How does directory access/permissions work on omv smb shares ?

  • System info



    Hi


    I have an external usb drive formatted with fat32 for which I have created an smb share, with a view to being able to access from windows and linux.


    From a linux system I mount the drive with a command like:

    Code
    sudo mount -v -t cifs -o vers=3.0,user=<username> //<omvipaddress>/transcendroot /mnt/transcend


    All seems to work except I am having problems with permissions and am strugging to understand how the access works.


    I notice that with fat32 the 'user' is always root (presumably because fat32 does not support user permissions). As such when ever I copy or create directories on the disk from a linux machine I must use sudo and the resultant files/directories are all root.

    Also, however, the permissions on the files/directories are all drwxr-xr-x (even if I create a directopry owned as root and chmoded to 777 on the linux box before copying). Attempting to change the permissions in a 'nix way by using chown has no effect.


    This means I am unable to cretate directories with write access for a user. I have set the smb shared folder permissions for <username> to be read/write. but this does not seem to make any difference.


    Does anyone know what is happening as regards permissions/access here ?

    Does anyone know how I can set things up so a directory has write access for all users on an smb share ?

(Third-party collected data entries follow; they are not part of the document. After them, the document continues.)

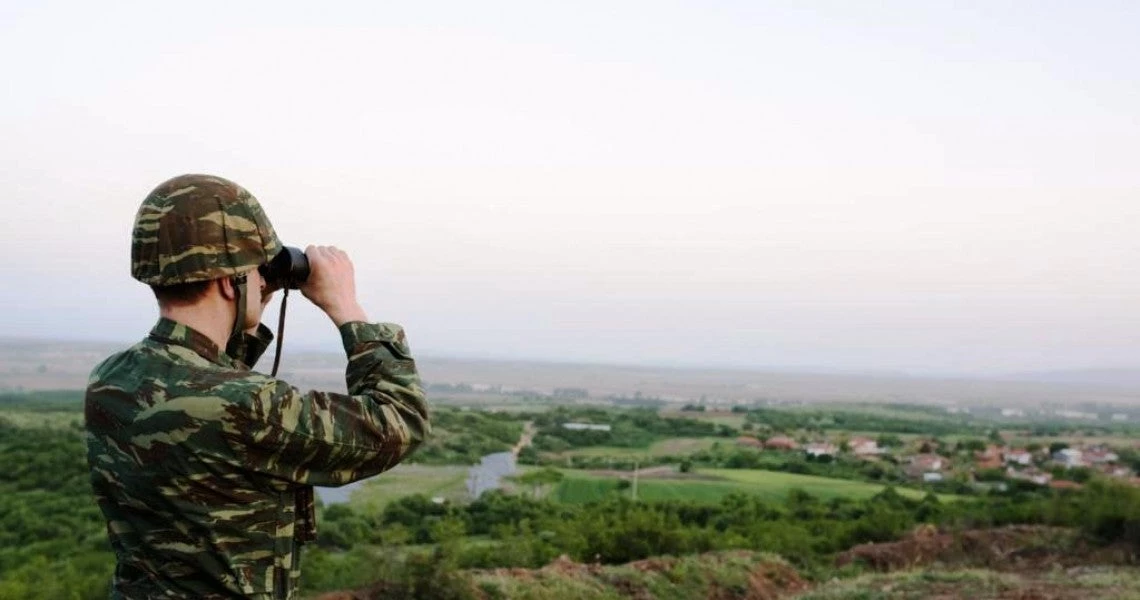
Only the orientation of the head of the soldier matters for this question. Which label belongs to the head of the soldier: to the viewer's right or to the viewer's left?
to the viewer's right

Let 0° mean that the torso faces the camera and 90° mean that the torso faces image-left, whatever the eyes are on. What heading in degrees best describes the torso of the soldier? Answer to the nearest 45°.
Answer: approximately 225°
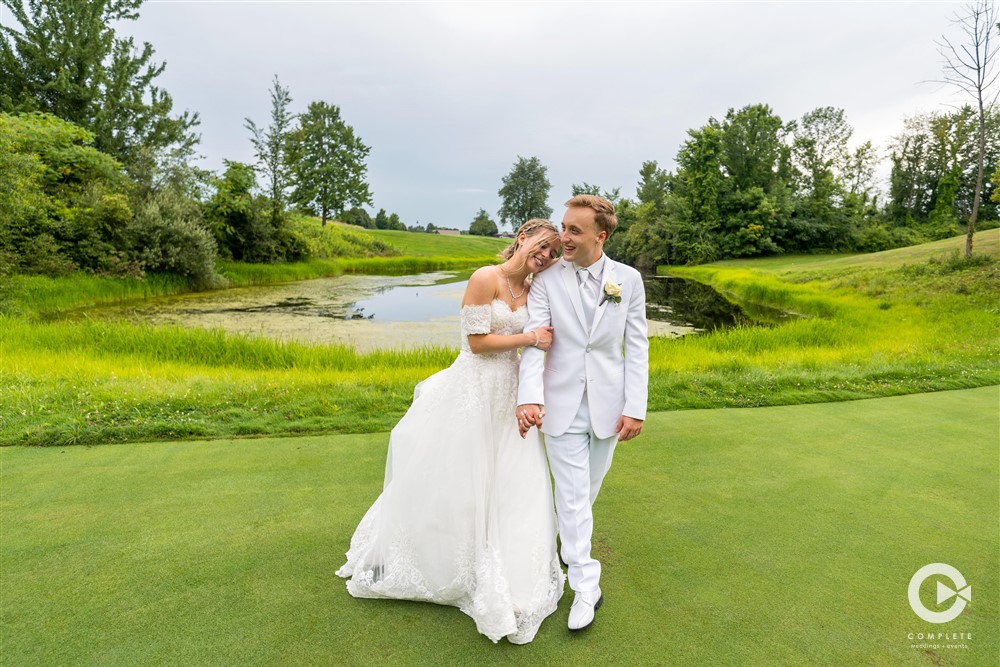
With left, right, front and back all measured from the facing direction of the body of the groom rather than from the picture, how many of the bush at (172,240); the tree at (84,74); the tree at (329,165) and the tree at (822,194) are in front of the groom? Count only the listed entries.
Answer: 0

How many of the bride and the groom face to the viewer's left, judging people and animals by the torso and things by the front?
0

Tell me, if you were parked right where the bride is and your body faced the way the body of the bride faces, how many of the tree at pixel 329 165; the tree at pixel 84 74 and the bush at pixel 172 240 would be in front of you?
0

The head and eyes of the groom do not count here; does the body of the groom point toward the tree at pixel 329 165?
no

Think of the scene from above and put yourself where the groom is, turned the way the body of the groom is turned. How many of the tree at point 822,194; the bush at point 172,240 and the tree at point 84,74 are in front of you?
0

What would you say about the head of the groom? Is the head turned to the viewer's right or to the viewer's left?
to the viewer's left

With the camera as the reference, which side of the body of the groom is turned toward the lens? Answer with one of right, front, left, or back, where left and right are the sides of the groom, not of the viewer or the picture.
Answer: front

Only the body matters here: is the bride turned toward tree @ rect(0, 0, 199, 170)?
no

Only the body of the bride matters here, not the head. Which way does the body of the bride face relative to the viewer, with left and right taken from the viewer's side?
facing the viewer and to the right of the viewer

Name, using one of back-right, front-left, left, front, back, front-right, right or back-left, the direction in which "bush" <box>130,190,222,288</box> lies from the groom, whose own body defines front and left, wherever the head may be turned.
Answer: back-right

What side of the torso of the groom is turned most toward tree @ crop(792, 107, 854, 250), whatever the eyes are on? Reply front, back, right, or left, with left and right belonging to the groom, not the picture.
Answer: back

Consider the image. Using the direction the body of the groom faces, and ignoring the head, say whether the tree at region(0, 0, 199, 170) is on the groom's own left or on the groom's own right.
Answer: on the groom's own right
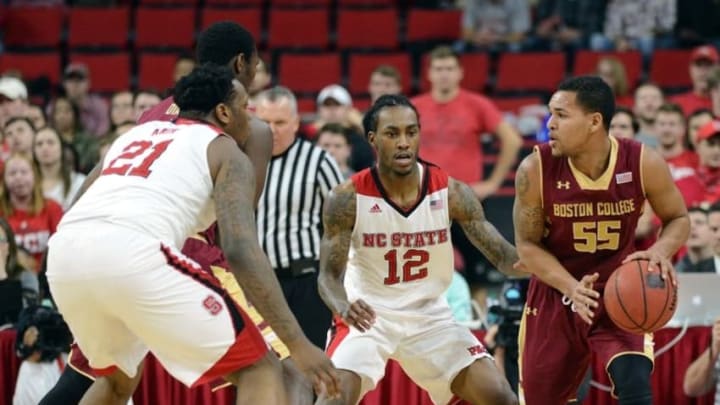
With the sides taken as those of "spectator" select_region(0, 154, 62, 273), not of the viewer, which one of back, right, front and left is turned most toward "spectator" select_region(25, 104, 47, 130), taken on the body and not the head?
back

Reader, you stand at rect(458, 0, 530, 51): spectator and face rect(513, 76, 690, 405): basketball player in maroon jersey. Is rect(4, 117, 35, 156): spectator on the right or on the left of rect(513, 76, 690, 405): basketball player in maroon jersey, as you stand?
right

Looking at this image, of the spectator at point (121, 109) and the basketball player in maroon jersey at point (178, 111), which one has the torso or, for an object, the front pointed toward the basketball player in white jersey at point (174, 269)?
the spectator

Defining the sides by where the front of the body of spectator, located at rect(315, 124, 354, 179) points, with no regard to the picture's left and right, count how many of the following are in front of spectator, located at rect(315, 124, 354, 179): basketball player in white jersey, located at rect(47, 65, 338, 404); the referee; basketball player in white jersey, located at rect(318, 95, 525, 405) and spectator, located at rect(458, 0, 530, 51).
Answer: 3

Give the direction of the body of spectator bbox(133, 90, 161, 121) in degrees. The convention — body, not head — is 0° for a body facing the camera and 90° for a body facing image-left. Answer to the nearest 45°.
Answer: approximately 0°

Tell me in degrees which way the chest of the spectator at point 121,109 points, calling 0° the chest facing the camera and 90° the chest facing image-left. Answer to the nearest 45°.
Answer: approximately 0°

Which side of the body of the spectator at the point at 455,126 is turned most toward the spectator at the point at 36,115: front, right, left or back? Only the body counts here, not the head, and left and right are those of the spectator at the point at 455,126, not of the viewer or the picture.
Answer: right

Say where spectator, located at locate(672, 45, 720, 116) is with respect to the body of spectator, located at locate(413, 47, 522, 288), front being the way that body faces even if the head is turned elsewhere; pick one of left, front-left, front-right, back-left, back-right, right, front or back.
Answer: back-left
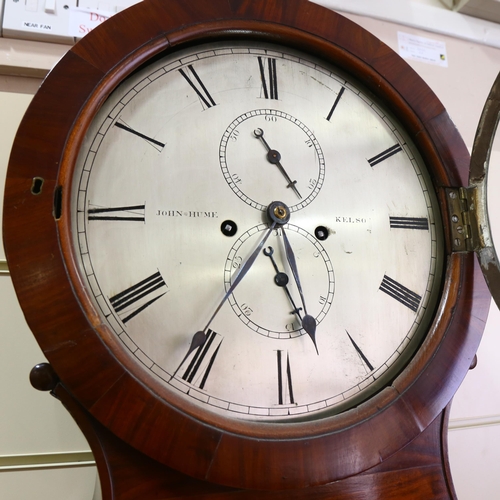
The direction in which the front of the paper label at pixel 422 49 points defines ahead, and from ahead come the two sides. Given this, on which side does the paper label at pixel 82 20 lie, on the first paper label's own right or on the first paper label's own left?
on the first paper label's own right

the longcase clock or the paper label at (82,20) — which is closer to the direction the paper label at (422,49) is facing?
the longcase clock

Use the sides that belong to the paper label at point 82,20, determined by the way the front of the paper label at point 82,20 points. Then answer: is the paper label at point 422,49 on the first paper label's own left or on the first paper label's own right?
on the first paper label's own left

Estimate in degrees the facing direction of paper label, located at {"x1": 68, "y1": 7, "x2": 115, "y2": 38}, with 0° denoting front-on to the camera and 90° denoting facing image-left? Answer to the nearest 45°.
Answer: approximately 0°

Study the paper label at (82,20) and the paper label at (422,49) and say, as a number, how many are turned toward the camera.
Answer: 2
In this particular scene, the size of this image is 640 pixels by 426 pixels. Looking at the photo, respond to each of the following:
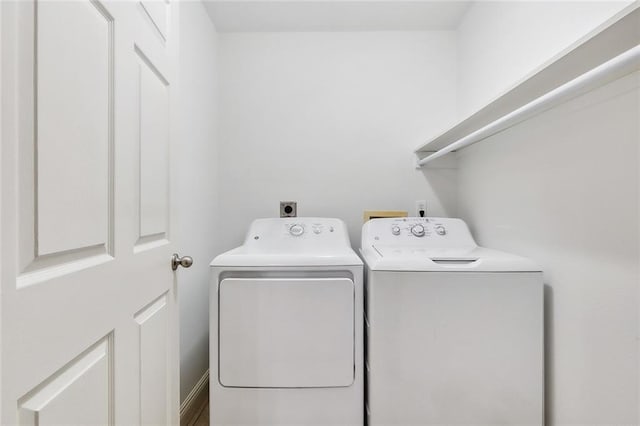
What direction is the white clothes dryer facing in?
toward the camera

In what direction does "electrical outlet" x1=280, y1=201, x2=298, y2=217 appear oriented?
toward the camera

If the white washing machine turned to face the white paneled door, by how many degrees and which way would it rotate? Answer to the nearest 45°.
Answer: approximately 45° to its right

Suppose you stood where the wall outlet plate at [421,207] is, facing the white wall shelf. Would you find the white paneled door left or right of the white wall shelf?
right

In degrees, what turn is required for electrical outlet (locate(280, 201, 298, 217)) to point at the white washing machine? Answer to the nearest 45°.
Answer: approximately 45° to its left

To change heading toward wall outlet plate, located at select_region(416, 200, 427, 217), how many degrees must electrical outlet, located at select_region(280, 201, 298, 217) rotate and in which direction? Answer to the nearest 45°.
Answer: approximately 90° to its left

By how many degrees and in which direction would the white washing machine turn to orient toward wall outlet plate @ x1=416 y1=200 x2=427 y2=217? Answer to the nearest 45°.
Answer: approximately 180°

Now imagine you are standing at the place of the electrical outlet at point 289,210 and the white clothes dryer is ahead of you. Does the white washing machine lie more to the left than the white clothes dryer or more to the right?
left

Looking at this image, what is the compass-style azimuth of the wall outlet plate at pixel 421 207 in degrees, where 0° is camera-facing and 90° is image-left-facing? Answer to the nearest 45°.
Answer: approximately 0°

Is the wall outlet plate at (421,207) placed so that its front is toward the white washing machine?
yes

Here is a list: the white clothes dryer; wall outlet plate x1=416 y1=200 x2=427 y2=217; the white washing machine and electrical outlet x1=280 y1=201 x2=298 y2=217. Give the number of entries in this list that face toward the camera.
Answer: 4

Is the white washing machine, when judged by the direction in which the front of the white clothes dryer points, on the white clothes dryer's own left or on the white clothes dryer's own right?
on the white clothes dryer's own left

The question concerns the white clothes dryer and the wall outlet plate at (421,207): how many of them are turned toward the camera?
2

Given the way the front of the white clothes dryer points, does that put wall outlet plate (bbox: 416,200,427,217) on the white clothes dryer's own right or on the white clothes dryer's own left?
on the white clothes dryer's own left

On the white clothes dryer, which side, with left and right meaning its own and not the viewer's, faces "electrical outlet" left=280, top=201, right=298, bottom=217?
back

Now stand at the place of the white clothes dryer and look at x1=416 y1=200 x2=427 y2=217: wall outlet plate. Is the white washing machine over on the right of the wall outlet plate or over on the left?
right

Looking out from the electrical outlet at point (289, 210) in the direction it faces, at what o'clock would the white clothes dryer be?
The white clothes dryer is roughly at 12 o'clock from the electrical outlet.
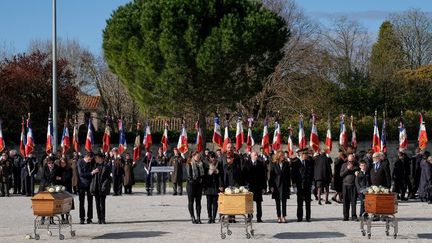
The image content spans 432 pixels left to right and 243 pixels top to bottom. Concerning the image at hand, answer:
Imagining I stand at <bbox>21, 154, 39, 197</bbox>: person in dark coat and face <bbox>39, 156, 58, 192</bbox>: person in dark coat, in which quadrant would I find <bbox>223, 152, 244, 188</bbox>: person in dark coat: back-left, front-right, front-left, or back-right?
front-left

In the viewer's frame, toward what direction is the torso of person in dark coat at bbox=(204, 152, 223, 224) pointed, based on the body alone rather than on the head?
toward the camera

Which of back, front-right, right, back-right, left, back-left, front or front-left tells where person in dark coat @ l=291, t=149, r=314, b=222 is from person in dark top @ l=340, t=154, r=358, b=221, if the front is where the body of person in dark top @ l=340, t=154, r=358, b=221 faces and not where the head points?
right

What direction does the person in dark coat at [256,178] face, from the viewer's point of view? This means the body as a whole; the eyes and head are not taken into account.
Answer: toward the camera

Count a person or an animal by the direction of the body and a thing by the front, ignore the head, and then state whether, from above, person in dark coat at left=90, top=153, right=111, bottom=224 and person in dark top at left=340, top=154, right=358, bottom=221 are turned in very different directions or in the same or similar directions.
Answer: same or similar directions

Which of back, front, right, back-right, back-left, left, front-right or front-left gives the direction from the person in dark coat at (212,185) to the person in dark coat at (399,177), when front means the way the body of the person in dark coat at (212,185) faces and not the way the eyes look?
back-left

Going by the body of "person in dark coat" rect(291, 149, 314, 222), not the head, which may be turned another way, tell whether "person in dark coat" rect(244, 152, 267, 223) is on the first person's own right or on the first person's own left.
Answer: on the first person's own right

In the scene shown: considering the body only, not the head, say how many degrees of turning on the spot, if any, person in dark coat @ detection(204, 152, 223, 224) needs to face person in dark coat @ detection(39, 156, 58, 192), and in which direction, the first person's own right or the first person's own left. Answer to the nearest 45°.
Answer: approximately 90° to the first person's own right

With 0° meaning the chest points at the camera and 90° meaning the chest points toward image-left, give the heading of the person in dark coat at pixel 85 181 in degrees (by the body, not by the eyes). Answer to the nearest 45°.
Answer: approximately 315°

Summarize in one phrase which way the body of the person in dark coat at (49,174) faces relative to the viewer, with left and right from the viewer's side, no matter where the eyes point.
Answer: facing the viewer

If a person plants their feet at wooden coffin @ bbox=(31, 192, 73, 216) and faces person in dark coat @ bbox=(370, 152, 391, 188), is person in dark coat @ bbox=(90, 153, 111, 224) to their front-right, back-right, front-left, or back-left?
front-left

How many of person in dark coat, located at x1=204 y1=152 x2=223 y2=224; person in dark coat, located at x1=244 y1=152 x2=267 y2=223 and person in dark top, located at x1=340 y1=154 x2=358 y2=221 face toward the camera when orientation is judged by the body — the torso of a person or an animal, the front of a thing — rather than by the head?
3

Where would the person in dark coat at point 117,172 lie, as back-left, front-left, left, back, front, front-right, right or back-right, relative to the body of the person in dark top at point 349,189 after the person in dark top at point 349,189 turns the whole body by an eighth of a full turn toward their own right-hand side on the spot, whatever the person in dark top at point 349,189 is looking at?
right

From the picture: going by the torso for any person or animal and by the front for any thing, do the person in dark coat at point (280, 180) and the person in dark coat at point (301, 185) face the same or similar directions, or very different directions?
same or similar directions
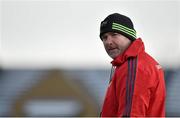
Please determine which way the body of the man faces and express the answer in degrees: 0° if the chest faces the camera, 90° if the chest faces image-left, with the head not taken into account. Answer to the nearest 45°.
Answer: approximately 90°
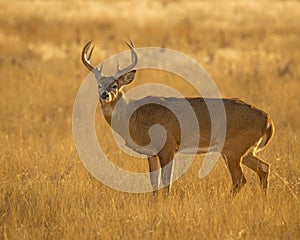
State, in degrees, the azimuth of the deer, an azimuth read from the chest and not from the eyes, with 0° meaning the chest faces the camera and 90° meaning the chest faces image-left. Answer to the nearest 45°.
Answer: approximately 90°
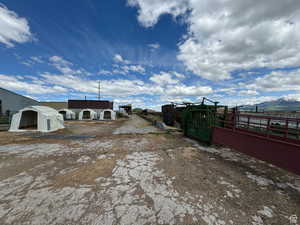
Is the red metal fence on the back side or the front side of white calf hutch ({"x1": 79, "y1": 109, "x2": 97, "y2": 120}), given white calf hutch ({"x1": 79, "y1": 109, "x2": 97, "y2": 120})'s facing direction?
on the front side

    Do I have to set some special settings in smb to get (non-root) writable directories ?

    • Official Post

    I have an external usb drive formatted with fat32 for which I have created an smb share, with a view to being able to access from windows and linux.

    fat32 is a format for Microsoft file systems. It is not linux and does not support linux permissions. You can use it for backups but nothing else.

    A data drive to create shared folders in OMV must use a native Linux file system. EXT4, BTRFS, ...

    You won't be able to solve those problems any other way.

  • Ok. Thank you for your reply.


    I thought I might at least beable to get things such that I can access as root, but that reply sounds pretty definitive.


    I'll reformat to ext4. I assume this does not prevent me from using smb file sharing ?

  • Ok. Thank you for your reply.


    I thought I might at least beable to get things such that I can access as root, but that reply sounds pretty definitive.


    I'll reformat to ext4. I assume this does not prevent me from using smb file sharing ?

    non-linux file systems don't support linux permissions, and a server expects to be in full control of it's storage, which it can't do if it can't deal with permissions.


    samba when implementd on linux acts as a middle man between the server's linux file system and the windows/mac/bsd/linux client, and translates the access requests and permissions.


    The storage needs to be in a format that the servers uses, not a format the client uses.